À l’adolescence, sa première idole a été Dickie Moore dont il avait fait la connaissance au stade de baseball Delorimier où il avait la responsabilité de tracer les lignes sur le terrain. Quant au rapprochement qu’on a souvent fait entre Béliveau et lui, il a toujours trouvé la comparaison trop flatteuse. Il s’en défend encore aujourd’hui.

« Ça me flattait beaucoup parce que Béliveau était l’une de mes idoles. Même si nous préconisions le même style, cette comparaison était exagérée parce qu’il était une grande étoile. »

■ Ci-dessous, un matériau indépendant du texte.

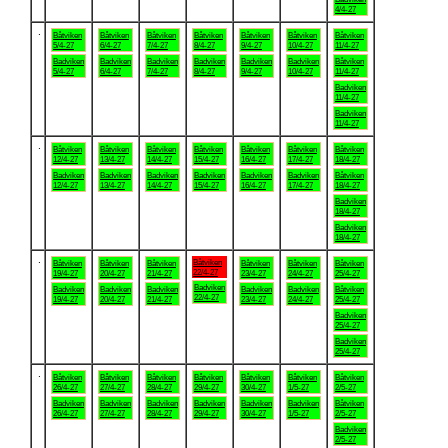
4/4-27
.
Båtviken
Båtviken
Båtviken
Båtviken
Båtviken
Båtviken
Båtviken
5/4-27
6/4-27
7/4-27
8/4-27
9/4-27
10/4-27
11/4-27
Badviken
Badviken
Badviken
Badviken
Badviken
Badviken
Båtviken
5/4-27
6/4-27
7/4-27
8/4-27
9/4-27
10/4-27
11/4-27
Badviken
11/4-27
Badviken
11/4-27
.
Båtviken
Båtviken
Båtviken
Båtviken
Båtviken
Båtviken
Båtviken
12/4-27
13/4-27
14/4-27
15/4-27
16/4-27
17/4-27
18/4-27
Badviken
Badviken
Badviken
Badviken
Badviken
Badviken
Båtviken
12/4-27
13/4-27
14/4-27
15/4-27
16/4-27
17/4-27
18/4-27
Badviken
18/4-27
Badviken
18/4-27
.
Båtviken
Båtviken
Båtviken
Båtviken
Båtviken
Båtviken
Båtviken
22/4-27
19/4-27
20/4-27
21/4-27
23/4-27
24/4-27
25/4-27
Badviken
Badviken
Badviken
Badviken
Badviken
Badviken
Båtviken
22/4-27
19/4-27
20/4-27
21/4-27
23/4-27
24/4-27
25/4-27
Badviken
25/4-27
Badviken
25/4-27
.
Båtviken
Båtviken
Båtviken
Båtviken
Båtviken
Båtviken
Båtviken
26/4-27
27/4-27
28/4-27
29/4-27
30/4-27
1/5-27
2/5-27
Badviken
Badviken
Badviken
Badviken
Badviken
Badviken
Båtviken
26/4-27
27/4-27
28/4-27
29/4-27
30/4-27
1/5-27
2/5-27
Badviken
2/5-27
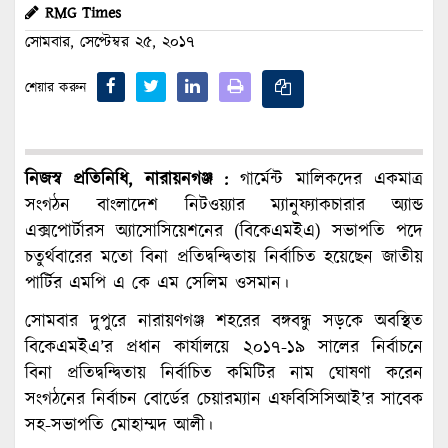
RMG Times
সোমবার, সেপ্টেম্বর ২৫, ২০১৭
শেয়ার করুন
নিজস্ব প্রতিনিধি, নারায়নগঞ্জ :
গার্মেন্ট মালিকদের একমাত্র
সংগঠন বাংলাদেশ নিটওয়্যার ম্যানুফ্যাকচারার অ্যান্ড
এক্সপোর্টারস অ্যাসোসিয়েশনের (বিকেএমইএ) সভাপতি পদে
চতুর্থবারের মতো বিনা প্রতিদ্বন্দ্বিতায় নির্বাচিত হয়েছেন জাতীয়
পার্টির এমপি এ কে এম সেলিম ওসমান।
সোমবার দুপুরে নারায়ণগঞ্জ শহরের বঙ্গবন্ধু সড়কে অবস্থিত
বিকেএমইএ’র প্রধান কার্যালয়ে ২০১৭-১৯ সালের নির্বাচনে
বিনা প্রতিদ্বন্দ্বিতায় নির্বাচিত কমিটির নাম ঘোষণা করেন
সংগঠনের নির্বাচন বোর্ডের চেয়ারম্যান এফবিসিসিআই’র সাবেক
সহ-সভাপতি মোহাম্মদ আলী।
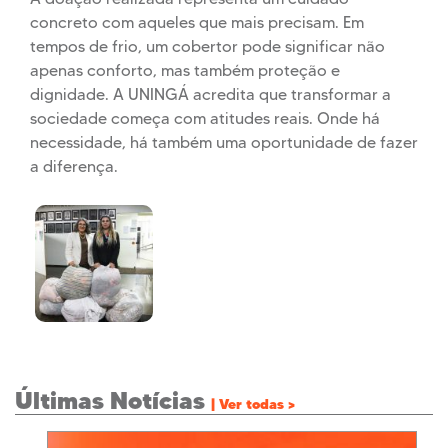
concreto com aqueles que mais precisam. Em
tempos de frio, um cobertor pode significar não
apenas conforto, mas também proteção e
dignidade. A UNINGÁ acredita que transformar a
sociedade começa com atitudes reais. Onde há
necessidade, há também uma oportunidade de fazer
a diferença.
Últimas Notícias
| Ver todas >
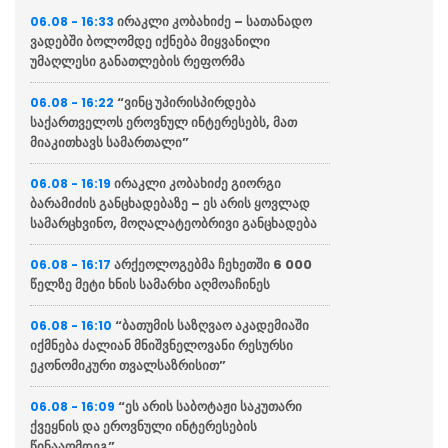
ირაკლი კობახიძე – სათანადო
06.08 - 16:33
ვადებში ბოლომდე იქნება მიყვანილი
უმაღლესი განათლების რეფორმა
“ვინც უპირისპირდება
06.08 - 16:22
საქართველოს ეროვნულ ინტერესებს, მათ
მიაკითხავს სამართალი”
ირაკლი კობახიძე გიორგი
06.08 - 16:19
ბარამიძის განცხადებაზე – ეს არის ყოვლად
სამარცხვინო, მოღალატეობრივი განცხადება
არქეოლოგებმა ჩეხეთში 6 000
06.08 - 16:17
წელზე მეტი ხნის სამარხი აღმოაჩინეს
“ბათუმის საზღვაო აკადემიაში
06.08 - 16:10
იქმნება ძალიან მნიშვნელოვანი რესურსი
ეკონომიკური თვალსაზრისით”
“ეს არის საბოტაჟი საკუთარი
06.08 - 16:09
ქვეყნის და ეროვნული ინტერესების
წინააღმდეგ”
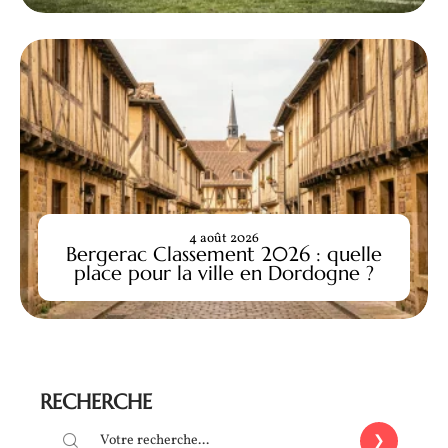
4 août 2026
Bergerac Classement 2026 : quelle
place pour la ville en Dordogne ?
RECHERCHE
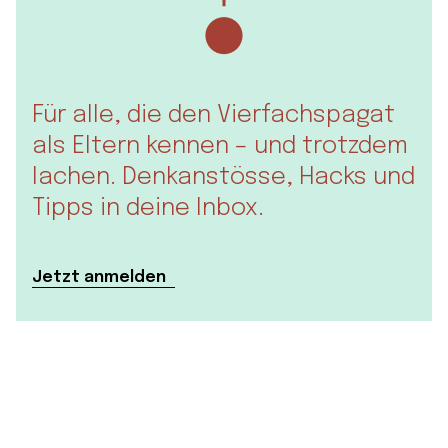
Für alle, die den Vierfachspagat
als Eltern kennen – und trotzdem
lachen. Denkanstösse, Hacks und
Tipps in deine Inbox.
Jetzt anmelden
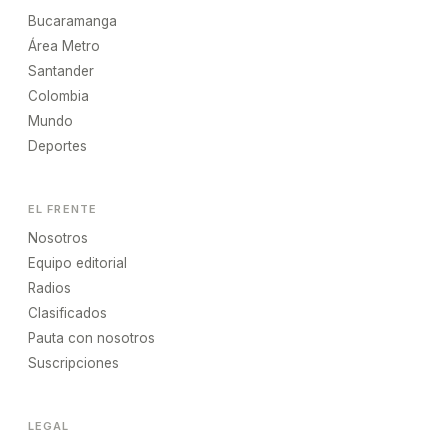
Bucaramanga
Área Metro
Santander
Colombia
Mundo
Deportes
EL FRENTE
Nosotros
Equipo editorial
Radios
Clasificados
Pauta con nosotros
Suscripciones
LEGAL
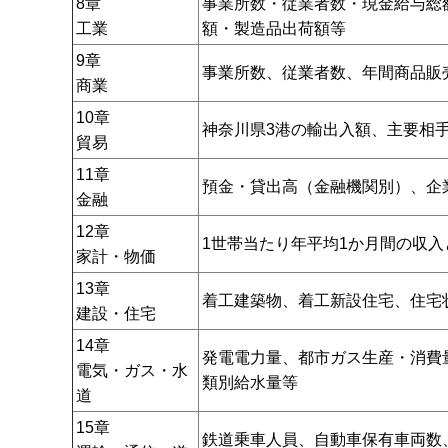
8章
事業所数・従業者数・現金給与総
工業
額・製造品出荷額等
9章
事業所数、従業者数、年間商品販
商業
10章
神奈川県3港の輸出入額、主要相
貿易
11章
預金・貸出高（金融機関別）、企
金融
12章
1世帯当たり年平均1か月間の収
家計・物価
13章
着工建築物、着工新設住宅、住宅
建設・住宅
14章
発電電力量、都市ガス生産・消費
電気・ガス・水
類別給水量等
道
15章
鉄道乗車人員、自動車保有車両数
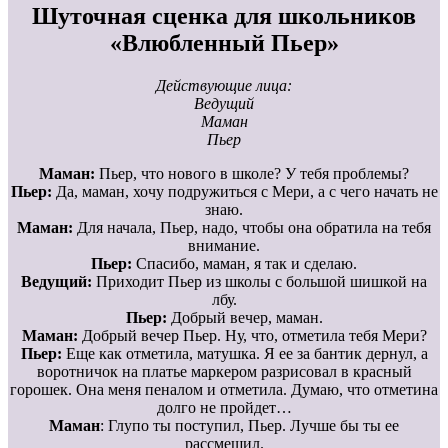
Шуточная сценка для школьников
«Влюбленный Пьер»
Действующие лица:
Ведущий
Маман
Пьер
Маман:
Пьер, что нового в школе? У тебя проблемы?
Пьер:
Да, маман, хочу подружиться с Мери, а с чего начать не
знаю.
Маман:
Для начала, Пьер, надо, чтобы она обратила на тебя
внимание.
Пьер:
Спасибо, маман, я так и сделаю.
Ведущий:
Приходит Пьер из школы с большой шишкой на
лбу.
Пьер:
Добрый вечер, маман.
Маман:
Добрый вечер Пьер. Ну, что, отметила тебя Мери?
Пьер:
Еще как отметила, матушка. Я ее за бантик дернул, а
воротничок на платье маркером разрисовал в красный
горошек. Она меня пеналом и отметила. Думаю, что отметина
долго не пройдет…
Маман
: Глупо ты поступил, Пьер. Лучше бы ты ее
рассмешил.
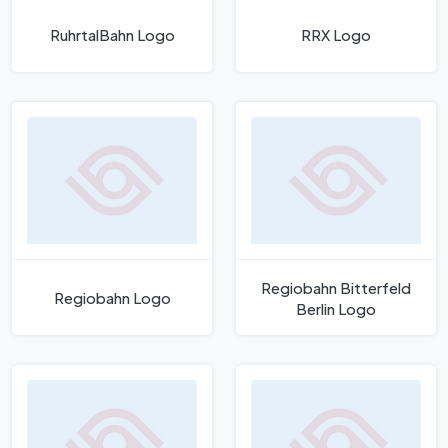
RuhrtalBahn Logo
RRX Logo
Regiobahn Bitterfeld
Regiobahn Logo
Berlin Logo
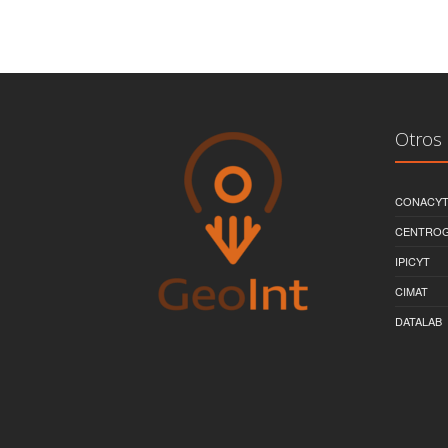
Otros 
CONACY
CENTRO
IPICYT
CIMAT
DATALAB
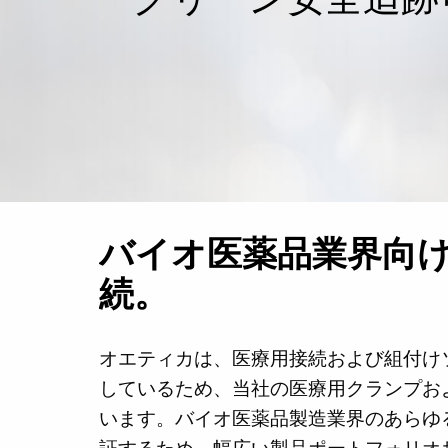
バイオ医薬品業界向
続。
オエティカは、医療用接続および組付け
しているため、当社の医療用クランプお
います。バイオ医薬品製造業界のあらゆ
証するため、幅広い製品ポートフォリオ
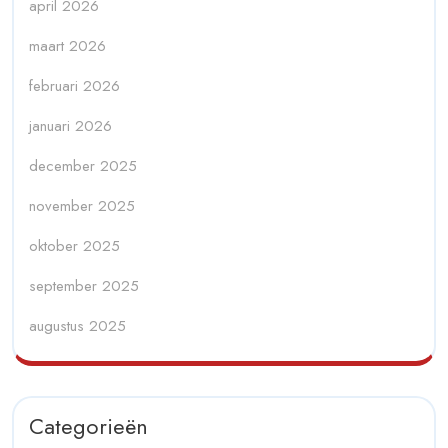
april 2026
maart 2026
februari 2026
januari 2026
december 2025
november 2025
oktober 2025
september 2025
augustus 2025
Categorieën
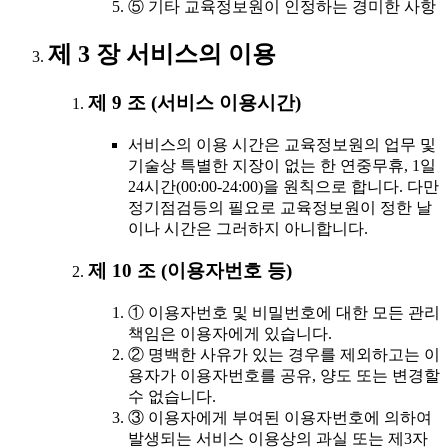
⑤ 기타 교육정보원이 인정하는 경미한 사항
제 3 장 서비스의 이용
제 9 조 (서비스 이용시간)
서비스의 이용 시간은 교육정보원의 업무 및
기술상 특별한 지장이 없는 한 연중무휴, 1일
24시간(00:00-24:00)을 원칙으로 합니다. 다만
정기점검등의 필요로 교육정보원이 정한 날
이나 시간은 그러하지 아니합니다.
제 10 조 (이용자번호 등)
① 이용자번호 및 비밀번호에 대한 모든 관리
책임은 이용자에게 있습니다.
② 명백한 사유가 있는 경우를 제외하고는 이
용자가 이용자번호를 공유, 양도 또는 변경할
수 없습니다.
③ 이용자에게 부여된 이용자번호에 의하여
발생되는 서비스 이용상의 과실 또는 제3자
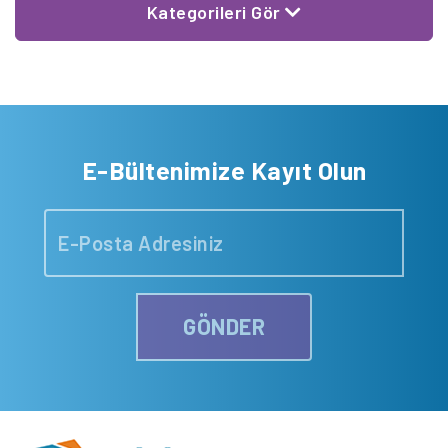
Kategorileri Gör
E-Bültenimize Kayıt Olun
GÖNDER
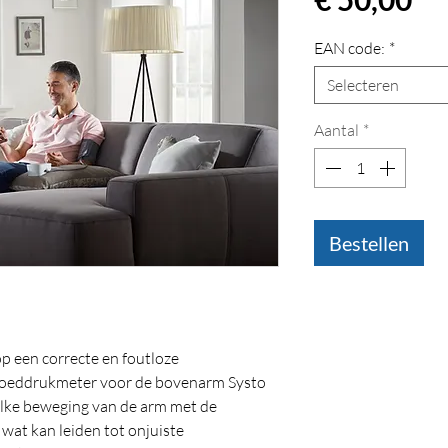
EAN code:
*
Selecteren
Aantal
*
Bestellen
p een correcte en foutloze
loeddrukmeter voor de bovenarm Systo
lke beweging van de arm met de
wat kan leiden tot onjuiste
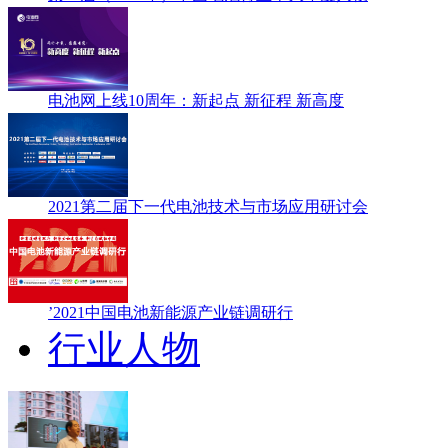
电池网上线10周年：新起点 新征程 新高度
2021第二届下一代电池技术与市场应用研讨会
’2021中国电池新能源产业链调研行
行业人物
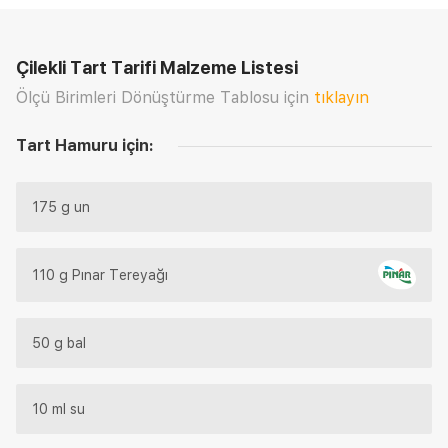
Çilekli Tart Tarifi
Malzeme Listesi
Ölçü Birimleri Dönüştürme Tablosu için
tıklayın
Tart Hamuru için:
175 g un
110 g Pınar Tereyağı
50 g bal
10 ml su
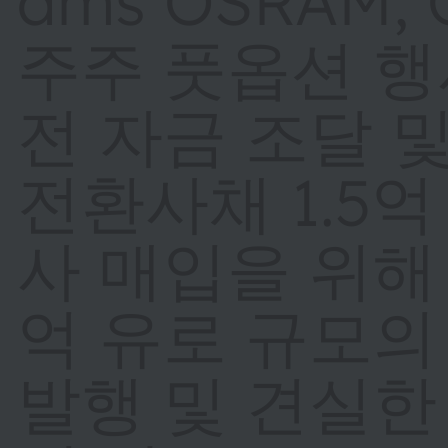
ams OSRAM,
주주 풋옵션 행
전 자금 조달 및
전환사채 1.5억
사 매입을 위해 
억 유로 규모의
발행 및 견실한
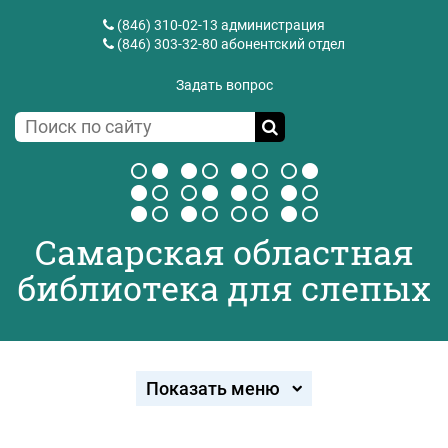
(846) 310-02-13
администрация
(846) 303-32-80
абонентский отдел
Задать вопрос
Самарская областная
библиотека для слепых
Показать меню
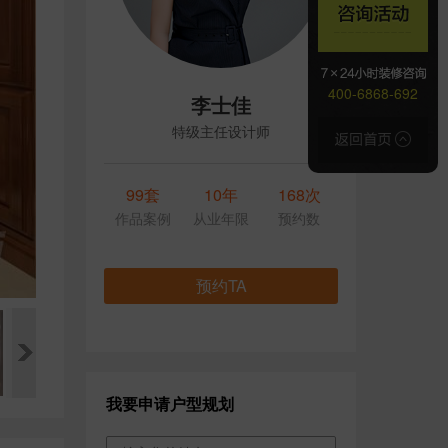
400-6868-692
李士佳
特级主任设计师
99套
10年
168次
作品案例
从业年限
预约数
预约TA
我要申请户型规划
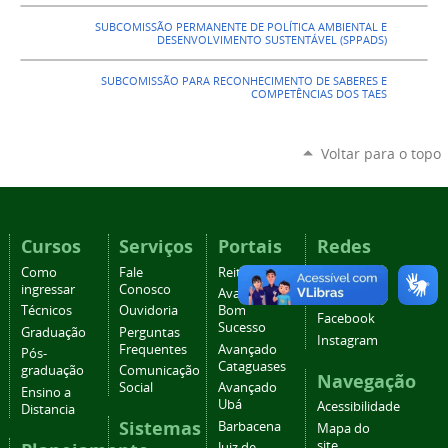
SUBCOMISSÃO PERMANENTE DE POLÍTICA AMBIENTAL E
DESENVOLVIMENTO SUSTENTÁVEL (SPPADS)
SUBCOMISSÃO PARA RECONHECIMENTO DE SABERES E
COMPETÊNCIAS DOS TAES
Voltar para o topo
Cursos
Serviços
Portais
Redes
sociais
Como
Fale
Reitoria
ingressar
Conosco
Avançado
YouTube
Técnicos
Ouvidoria
Bom
Facebook
Sucesso
Graduação
Perguntas
Instagram
Frequentes
Avançado
Pós-
Cataguases
graduação
Comunicação
Navegação
Social
Avançado
Ensino a
Ubá
Acessibilidade
Distancia
Sistemas
Barbacena
Mapa do
site
Juiz de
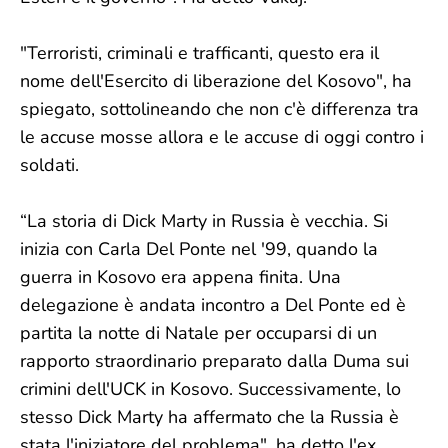
"Terroristi, criminali e trafficanti, questo era il
nome dell'Esercito di liberazione del Kosovo", ha
spiegato, sottolineando che non c'è differenza tra
le accuse mosse allora e le accuse di oggi contro i
soldati.
“La storia di Dick Marty in Russia è vecchia. Si
inizia con Carla Del Ponte nel '99, quando la
guerra in Kosovo era appena finita. Una
delegazione è andata incontro a Del Ponte ed è
partita la notte di Natale per occuparsi di un
rapporto straordinario preparato dalla Duma sui
crimini dell'UCK in Kosovo. Successivamente, lo
stesso Dick Marty ha affermato che la Russia è
stata l'iniziatore del problema", ha detto l'ex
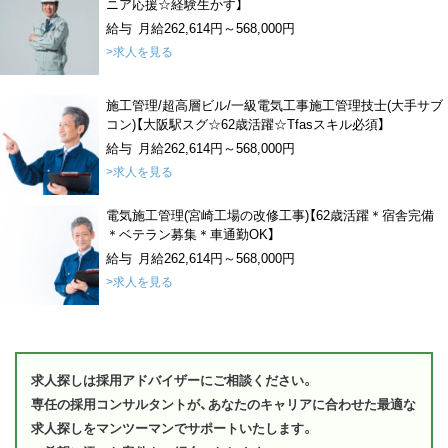
ニア応援☆経験生かす】
給与 月給262,614円～568,000円
>求人を見る
施工管理/超高層ビル/一級電気工事施工管理技士(大手サブ
コン)【大阪駅スグ☆62歳活躍☆Tfasスキル必須】
給与 月給262,614円～568,000円
>求人を見る
電気施工管理(宮崎工場の改修工事)【62歳活躍＊宿舎完備
＊ベテラン募集＊車通勤OK】
給与 月給262,614円～568,000円
>求人を見る
求人探しは採用アドバイザーにご相談ください。
専任の採用コンサルタントが、あなたのキャリアに合わせた最適な
求人探しをマンツーマンでサポートいたします。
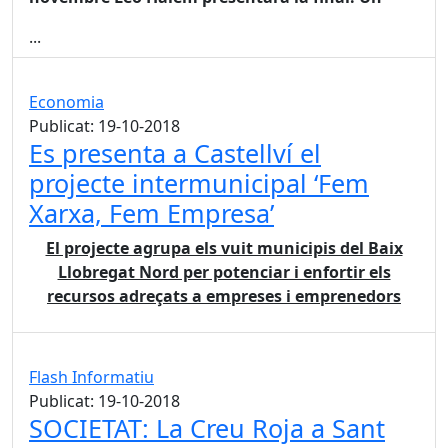
...
Economia
Publicat: 19-10-2018
Es presenta a Castellví el
projecte intermunicipal ‘Fem
Xarxa, Fem Empresa’
El projecte agrupa els vuit municipis del Baix
Llobregat Nord per potenciar i enfortir els
recursos adreçats a empreses i emprenedors
Flash Informatiu
Publicat: 19-10-2018
SOCIETAT: La Creu Roja a Sant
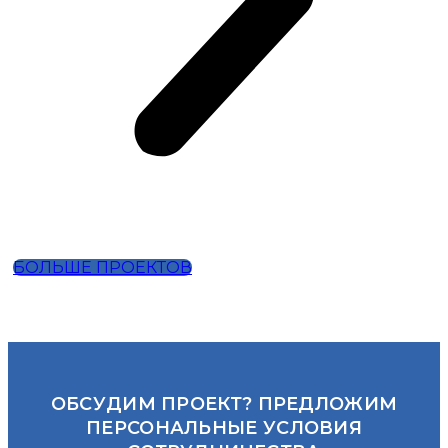
БОЛЬШЕ ПРОЕКТОВ
ОБСУДИМ ПРОЕКТ? ПРЕДЛОЖИМ
ПЕРСОНАЛЬНЫЕ УСЛОВИЯ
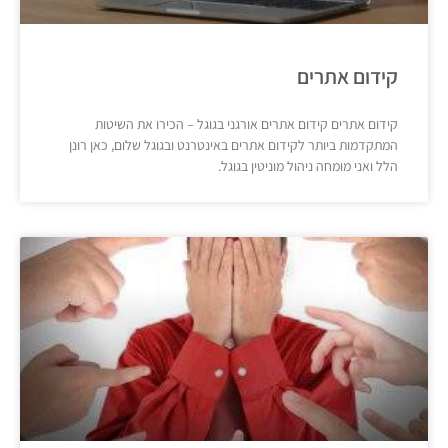
קידום אתרים
קידום אתרים קידום אתרים אורגני בגוגל – הכירו את השיטות
המתקדמות ביותר לקידום אתרים באינטרנט ובגוגל שלום, כאן רונן
הלל ואני מומחה ניהול מוניטין בגוגל.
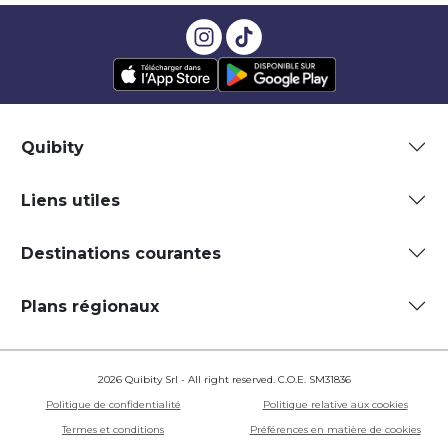
Quibity
Liens utiles
Destinations courantes
Plans régionaux
2026 Quibity Srl - All right reserved. C.O.E. SM31836
Politique de confidentialité
Politique relative aux cookies
Termes et conditions
Préférences en matière de cookies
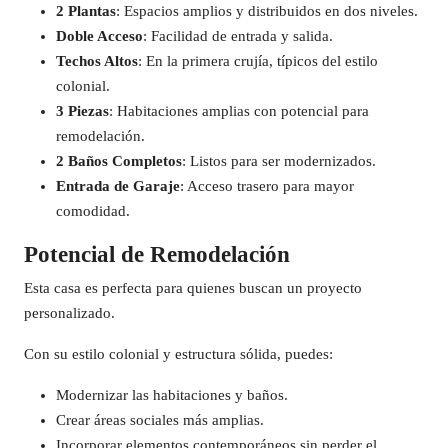
2 Plantas
: Espacios amplios y distribuidos en dos niveles.
Doble Acceso
: Facilidad de entrada y salida.
Techos Altos
: En la primera crujía, típicos del estilo
colonial.
3 Piezas
: Habitaciones amplias con potencial para
remodelación.
2 Baños Completos
: Listos para ser modernizados.
Entrada de Garaje
: Acceso trasero para mayor
comodidad.
Potencial de Remodelación
Esta casa es perfecta para quienes buscan un proyecto
personalizado.
Con su estilo colonial y estructura sólida, puedes:
Modernizar las habitaciones y baños.
Crear áreas sociales más amplias.
Incorporar elementos contemporáneos sin perder el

Cette remarque remplie d’humilité est faite par un membre du Panthéon du hockey qui a joué durant 21 ans et qui a amassé près de 1 300 points. À l’image de l’homme et de l’athlète qu’on a toujours connu.

Les Geoffrion perdent leur chef

Qui ne se souvient pas de la soirée mémorable au cours de laquelle on a retiré le chandail de Bernard Geoffrion quelques heures seulement après qu’il eut rendu l’âme, en 2006. C’est son épouse Marlene qui avait rassemblé enfants et petits-enfants autour d’elle alors qu’ils pleuraient le père et le grand-père qu’ils adoraient. Sur la patinoire, elle avait été d’une grande solidité en participant au dernier hommage de la brillante carrière de son mari. À partir de ce moment, en l’absence du Boomer, elle était devenue très clairement la chef du clan Geoffrion.

Or, la chef du clan n’est plus. À 84 ans, Marlene, une femme admirable et courageuse, n’a pas survécu à une intervention chirurgicale au coeur visant à remplacer deux valves. Elle a subi un arrêt cardiaque peu de temps après l’opération.

« Nous sommes tous heureux qu’elle soit partie rejoindre papa », a fait remarquer Linda, sa fille.

À la famille Geoffrion, nous offrons nos plus vives sympathies.